# Help with Accucraft Goose #2 disassembly



## Ted Nordin (Feb 27, 2008)

This question could be in any number of the forums but maybe this one is best. I recently acquired goose #2 and am contemplating moving a Phoenix 2k2 goose module from a B'mann rail truck to #2, but I can't figure out how to access the rear compartment. I would also ask what speaker goose operators have found to be best in this application.

I currently (bad pun) run track power but would consider battery if the sound is good enough to warrant the additional expense. Any and all advice as to what has worked in Accucraft geese would also be appreciated.

Thanks,

Ted Nordin


----------



## itsmcgee (Jan 4, 2008)

4 little bolts on the four corners of the bottom opens it up. I used a Phoenix SP-2.50 in mine mostly because I had one. Stuck Revo and a battery in there as well. I think it is well worth it. Great fun and very simple to do.
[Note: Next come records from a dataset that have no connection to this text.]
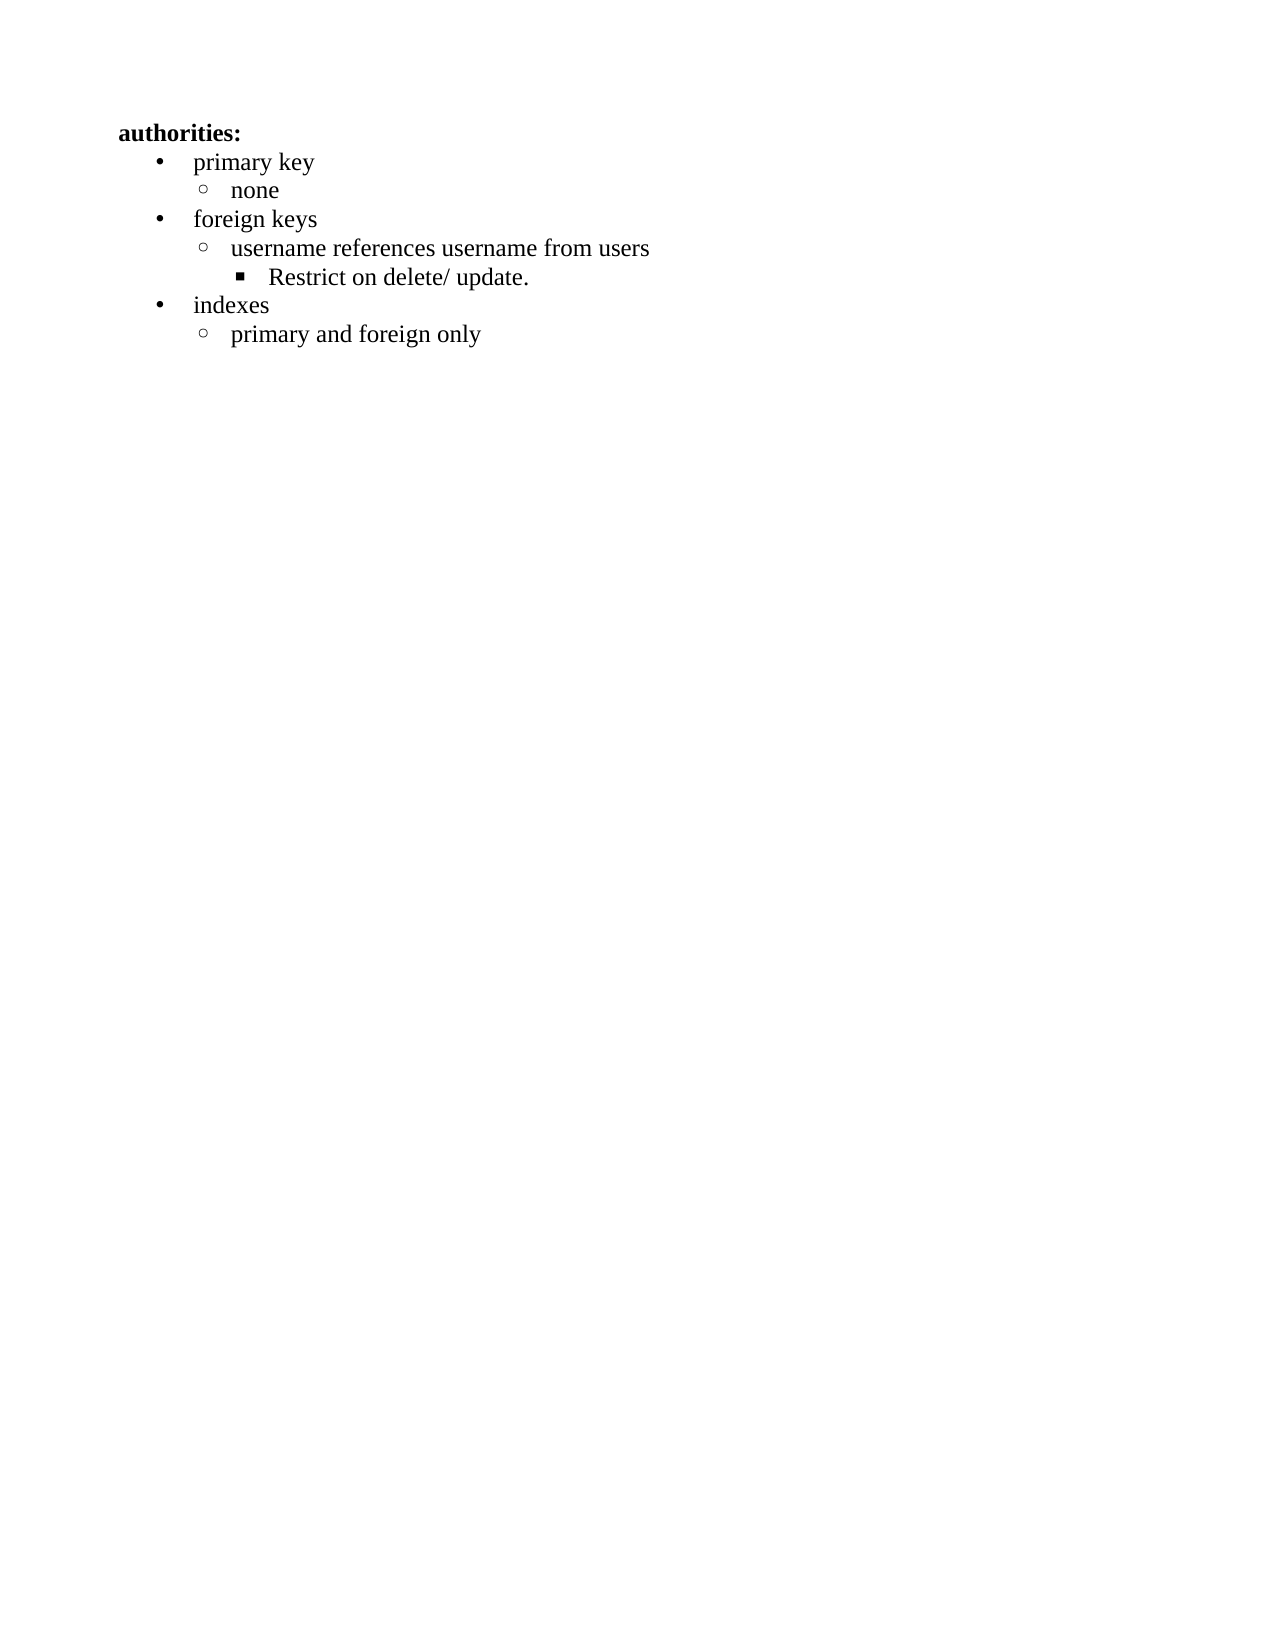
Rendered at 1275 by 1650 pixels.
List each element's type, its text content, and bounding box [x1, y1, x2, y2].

list Restrict on delete/ update. [231, 262, 1157, 291]
list indexes [156, 291, 1157, 319]
list none [193, 176, 1157, 204]
list primary and foreign only [193, 319, 1157, 348]
list username references username from users [193, 233, 1157, 262]
list foreign keys [156, 204, 1157, 233]
list primary key [156, 147, 1157, 176]
text authorities: [118, 118, 1157, 147]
It does require metric nut drivers.


----------



## TonyWalsham (Jan 2, 2008)

Hello Ted.

The freight body is held on with small hex head screws underneath.
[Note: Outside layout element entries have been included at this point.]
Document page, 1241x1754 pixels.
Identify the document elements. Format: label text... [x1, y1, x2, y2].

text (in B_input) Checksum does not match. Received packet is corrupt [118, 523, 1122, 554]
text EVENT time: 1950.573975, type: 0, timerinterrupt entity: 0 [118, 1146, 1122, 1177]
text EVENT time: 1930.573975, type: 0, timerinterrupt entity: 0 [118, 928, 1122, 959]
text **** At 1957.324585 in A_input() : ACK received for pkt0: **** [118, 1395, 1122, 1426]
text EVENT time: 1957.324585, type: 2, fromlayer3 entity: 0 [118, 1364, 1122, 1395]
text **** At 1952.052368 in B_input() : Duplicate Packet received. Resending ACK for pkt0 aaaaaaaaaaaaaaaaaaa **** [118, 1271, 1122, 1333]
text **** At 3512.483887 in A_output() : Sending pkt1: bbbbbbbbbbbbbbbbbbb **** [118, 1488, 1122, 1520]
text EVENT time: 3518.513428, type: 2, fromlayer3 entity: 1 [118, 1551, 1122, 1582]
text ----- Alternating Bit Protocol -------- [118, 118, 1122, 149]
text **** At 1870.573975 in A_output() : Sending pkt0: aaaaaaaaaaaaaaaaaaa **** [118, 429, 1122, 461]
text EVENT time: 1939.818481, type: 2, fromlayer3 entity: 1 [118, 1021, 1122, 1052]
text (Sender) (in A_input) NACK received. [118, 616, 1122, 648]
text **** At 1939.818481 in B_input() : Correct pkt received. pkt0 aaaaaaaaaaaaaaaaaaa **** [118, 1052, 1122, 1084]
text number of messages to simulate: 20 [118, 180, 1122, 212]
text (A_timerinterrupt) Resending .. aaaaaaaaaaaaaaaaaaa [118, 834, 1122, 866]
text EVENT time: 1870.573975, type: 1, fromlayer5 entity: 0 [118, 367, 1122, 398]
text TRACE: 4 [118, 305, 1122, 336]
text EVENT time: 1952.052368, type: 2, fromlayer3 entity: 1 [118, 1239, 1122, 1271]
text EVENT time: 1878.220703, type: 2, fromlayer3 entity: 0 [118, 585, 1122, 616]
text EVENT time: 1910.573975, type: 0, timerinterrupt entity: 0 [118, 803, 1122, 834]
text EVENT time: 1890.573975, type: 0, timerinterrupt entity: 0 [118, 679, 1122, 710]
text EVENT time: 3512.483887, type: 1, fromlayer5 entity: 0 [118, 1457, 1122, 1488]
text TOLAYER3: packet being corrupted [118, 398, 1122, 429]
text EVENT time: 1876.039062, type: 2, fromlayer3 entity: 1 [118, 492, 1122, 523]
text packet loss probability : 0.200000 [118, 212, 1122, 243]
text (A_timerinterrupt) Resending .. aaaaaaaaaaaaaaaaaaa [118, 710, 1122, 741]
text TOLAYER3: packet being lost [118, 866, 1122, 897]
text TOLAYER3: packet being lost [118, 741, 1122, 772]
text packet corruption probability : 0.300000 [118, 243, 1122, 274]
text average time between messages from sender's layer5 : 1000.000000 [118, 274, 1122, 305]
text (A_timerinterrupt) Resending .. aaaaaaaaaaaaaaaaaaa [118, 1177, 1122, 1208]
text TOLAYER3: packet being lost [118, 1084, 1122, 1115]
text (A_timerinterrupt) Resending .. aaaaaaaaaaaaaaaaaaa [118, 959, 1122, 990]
Here is how I did it. R/C'ing a #2 Goose.


----------



## Ted Nordin (Feb 27, 2008)

Gentlemen, thanks for quick help. I will tackle it in morning. Tony, great link, thanks for documenting your experiences. I most probably will be installing your Beltrol cost effective system but will also look at the one Del offers if I go battery route.

Even though this is my first post in 8 years, I have been following most threads every day for last three years, expected great advice but am impressed by both of your speedy responses.
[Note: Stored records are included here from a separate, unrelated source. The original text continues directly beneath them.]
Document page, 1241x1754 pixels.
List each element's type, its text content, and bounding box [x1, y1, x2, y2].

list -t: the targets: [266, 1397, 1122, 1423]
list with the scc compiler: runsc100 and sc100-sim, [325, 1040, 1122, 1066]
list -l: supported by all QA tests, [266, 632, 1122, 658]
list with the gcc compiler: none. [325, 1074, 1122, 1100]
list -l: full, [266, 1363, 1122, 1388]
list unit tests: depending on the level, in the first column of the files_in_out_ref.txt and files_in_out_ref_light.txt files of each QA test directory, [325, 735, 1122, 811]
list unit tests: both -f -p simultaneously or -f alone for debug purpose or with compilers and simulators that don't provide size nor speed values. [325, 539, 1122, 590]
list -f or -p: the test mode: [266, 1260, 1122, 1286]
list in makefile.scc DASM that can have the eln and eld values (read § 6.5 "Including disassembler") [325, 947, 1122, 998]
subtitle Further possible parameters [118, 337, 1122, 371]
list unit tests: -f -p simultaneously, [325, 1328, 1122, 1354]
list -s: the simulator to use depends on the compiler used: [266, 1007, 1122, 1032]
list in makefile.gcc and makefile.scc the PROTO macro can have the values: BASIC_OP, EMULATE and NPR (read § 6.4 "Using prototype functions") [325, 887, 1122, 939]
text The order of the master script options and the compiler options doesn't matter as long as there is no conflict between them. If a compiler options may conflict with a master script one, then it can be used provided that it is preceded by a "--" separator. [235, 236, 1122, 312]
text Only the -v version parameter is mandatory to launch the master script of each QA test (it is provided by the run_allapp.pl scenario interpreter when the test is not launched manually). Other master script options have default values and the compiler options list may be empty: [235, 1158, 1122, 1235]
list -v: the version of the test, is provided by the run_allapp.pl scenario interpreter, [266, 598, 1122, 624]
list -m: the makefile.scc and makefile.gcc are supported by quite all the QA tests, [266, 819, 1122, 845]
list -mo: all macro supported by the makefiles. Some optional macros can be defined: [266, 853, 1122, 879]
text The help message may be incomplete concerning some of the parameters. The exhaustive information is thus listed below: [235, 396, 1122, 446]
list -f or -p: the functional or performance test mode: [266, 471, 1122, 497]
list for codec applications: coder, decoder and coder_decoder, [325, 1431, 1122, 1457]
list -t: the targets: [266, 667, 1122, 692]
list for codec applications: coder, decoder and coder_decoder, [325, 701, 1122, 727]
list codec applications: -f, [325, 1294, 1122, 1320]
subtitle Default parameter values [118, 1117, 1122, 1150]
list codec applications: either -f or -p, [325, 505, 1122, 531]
Tony, I really appreciated also your pictures on the Barry's Connie conversion, great help. I finished one about 2 weeks ago but track needs work (6 month puppy demolition crew) so haven't yet been able to put it under a large load. I will post my experiences in that thread and also wrote Barry with some suggestions for his instructions in future. Again thanks,

Ted Nordin (Legal Arizona Native)


----------